Todo o Estado de São Paulo, inclusive a capital, poderá regredir à fase vermelha do plano de combate à covid-19 a partir de amanhã. A adoção de um “lockdown” em regiões do interior também está sendo avaliada, disseram ao Valor fontes da Saúde que trabalham em uma solução para desacelerar a transmissão do vírus. A disseminação da doença de maneira desenfreada levou unidades de saúde públicas e privadas ao limite na Grande São Paulo e no interior do Estado, onde quase já não existem mais vagas em leitos de enfermaria e UTI. Por causa do cenário de colapso na maioria dos hospitais, tornou-se frequente o transporte de pacientes para a capital paulista, às cegas, na esperança de encontrar um leito recém-desocupado. Somente de quarta-feira até ontem, 307 pacientes com complicações da covid-19 vindos do interior foram transferidos para a capital paulista.

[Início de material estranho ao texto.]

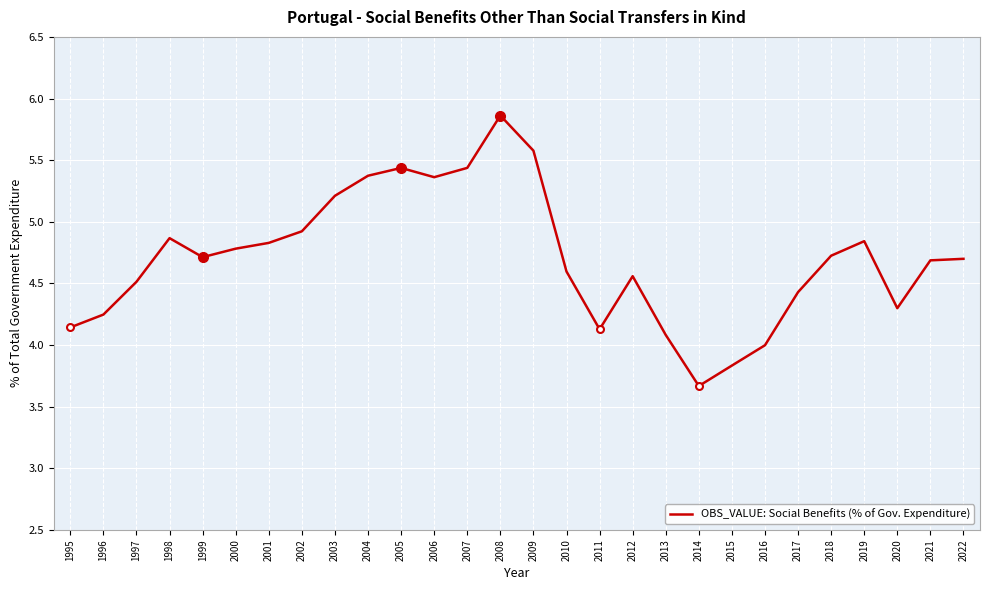

The value at 2019 is 4.8. True or false?

True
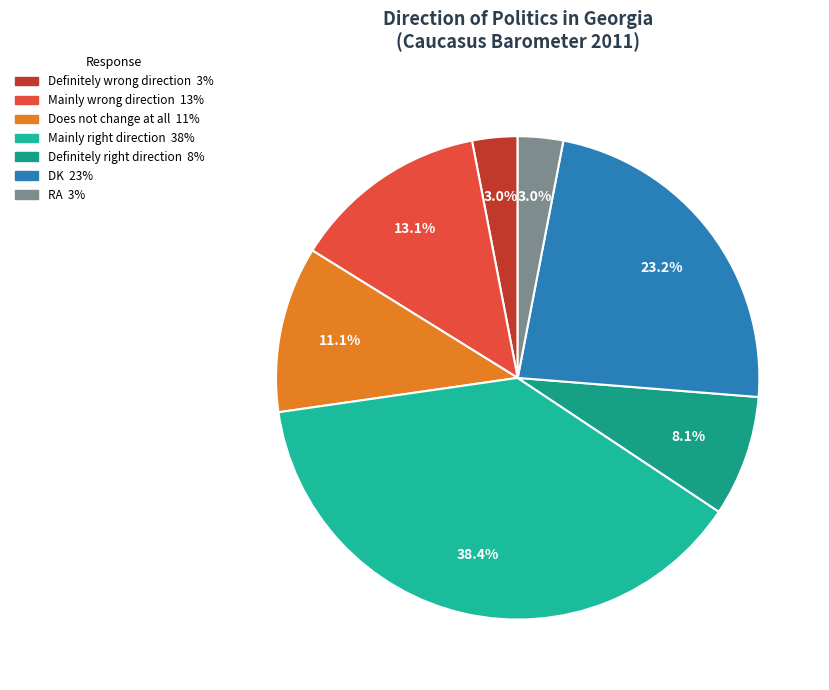

Is there a majority slice in this chart?

No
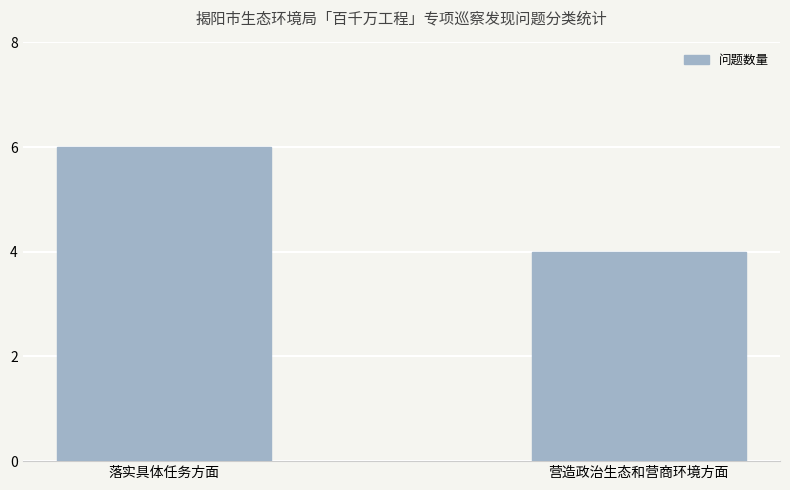

Which label corresponds to the largest value in the chart?

落实具体任务方面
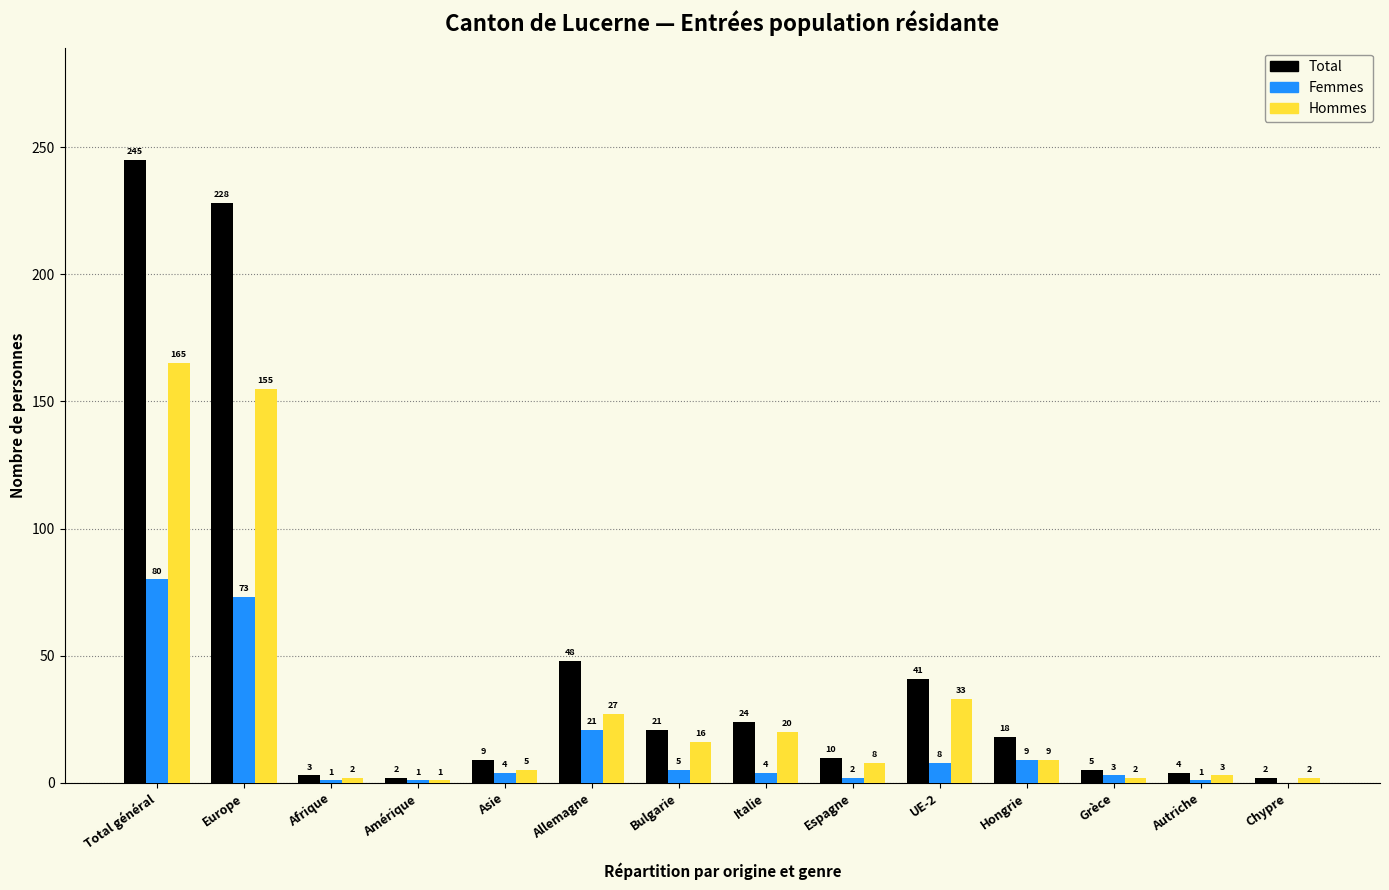

Reading left to right, extract all data points from this chart.

Total: Total général=245	Europe=228	Afrique=3	Amérique=2	Asie=9	Allemagne=48	Bulgarie=21	Italie=24	Espagne=10	UE-2=41	Hongrie=18	Grèce=5	Autriche=4	Chypre=2
Femmes: Total général=80	Europe=73	Afrique=1	Amérique=1	Asie=4	Allemagne=21	Bulgarie=5	Italie=4	Espagne=2	UE-2=8	Hongrie=9	Grèce=3	Autriche=1	Chypre=0
Hommes: Total général=165	Europe=155	Afrique=2	Amérique=1	Asie=5	Allemagne=27	Bulgarie=16	Italie=20	Espagne=8	UE-2=33	Hongrie=9	Grèce=2	Autriche=3	Chypre=2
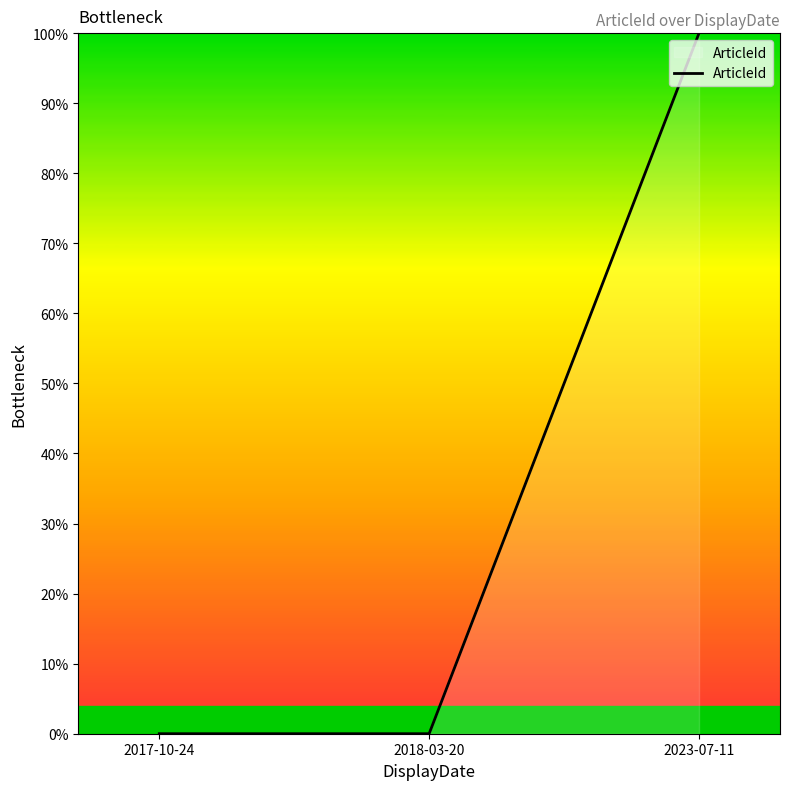

The chart shows a value of 100.0 at 2023-07-11. True or false?

True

Como consequência, o sistema de atendimento hospitalar da cidade está ainda mais pressionado, apesar de o número de casos de internação ter dado uma ligeira folga nos últimos dias. Ontem, a prefeitura de São Paulo viabilizou cem leitos extras de UTI para o município. A situação beira o caos principalmente no interior do Estado, em que já estão na fase vermelha as regiões de Araraquara, Barretos, Bauru, Marília, Presidente Prudente e Ribeirão Preto. Integrantes do Centro de Contingência ao coronavírus no Estado de São Paulo têm defendido, desde meados de fevereiro, a adoção de lockdown em cidades do interior. No entanto, o governador João Doria (PSDB) tem resistido à ideia. O confinamento total de pessoas e a proibição de deslocamentos são considerados pelo governador medidas excessivamente negativas do ponto de vista político, segundo interlocutores do tucano. Doria é virtual candidato à Presidência da República em 2022 e tende a usar a vacina chinesa Coronavac, conquistada em parceria com o Instituto Butantan, como carro-chefe de sua plataforma eleitoral.
Na cidade de São Paulo, o entendimento quase unânime após consulta às coordenadorias regionais de Saúde é que a capital deveria voltar à fase vermelha e ampliar o horário de vigência do toque de restrição, que hoje vigora das 23 horas à 5 horas. O tema foi tratado no fim de semana com Doria por integrantes das equipes de Saúde do prefeito Bruno Covas (PSDB). O governador está preocupado com a situação, mas até ontem à noite não havia decidido sobre a regressão da cidade de São Paulo à fase vermelha, nem sobre a inclusão de municípios do oeste paulista no sistema de “lockdown”. A decisão de Doria de definir as igrejas e templos religiosos de São Paulo como atividades essenciais repercutiu mal e gerou animosidade dentro do Comitê de Contingência da covid-19.
Sob o mote “esperança, fé e oração”, Doria anunciou decreto previsto para ser publicado hoje que permitirá o funcionamento das igrejas até mesmo em uma excepcional hipótese de decretação de “lockdown”. A medida repercutiu negativamente no comitê de saúde principalmente por duas razões: primeiro porque os médicos que o integram veem risco na manutenção do funcionamento das igrejas. Mesmo que algumas tenham pé direito alto, espaços amplos e ventilação, o problema é apontado nos pequenos templos – que são a maioria – e tendem a aglomerar fiéis durante longos cultos. O outro motivo é que a decisão de Doria – que é quem dá a palavra final no comitê – acentuou divisões e instisfações de médicos que integram a estrutura criada pelo governador a pretexto de definir medidas de restrição para desacelerar o contágio do coronavírus.
Uma parcela da equipe médica defende a adoção de um “lockdown” com duração de três dias a uma semana, na tentativa de quebrar o ciclo mais explosivo de propagação da covid-19. Diversos Estados adotaram medidas mais restritivas à circulação de pessoas na última semana. Entre eles Bahia, Paraná, Ceará, Mato Grosso do Sul e Amazonas. No Rio Grande do Sul, um dos mais rigorosos, foi imposta bandeira preta, sinal de altíssimo risco.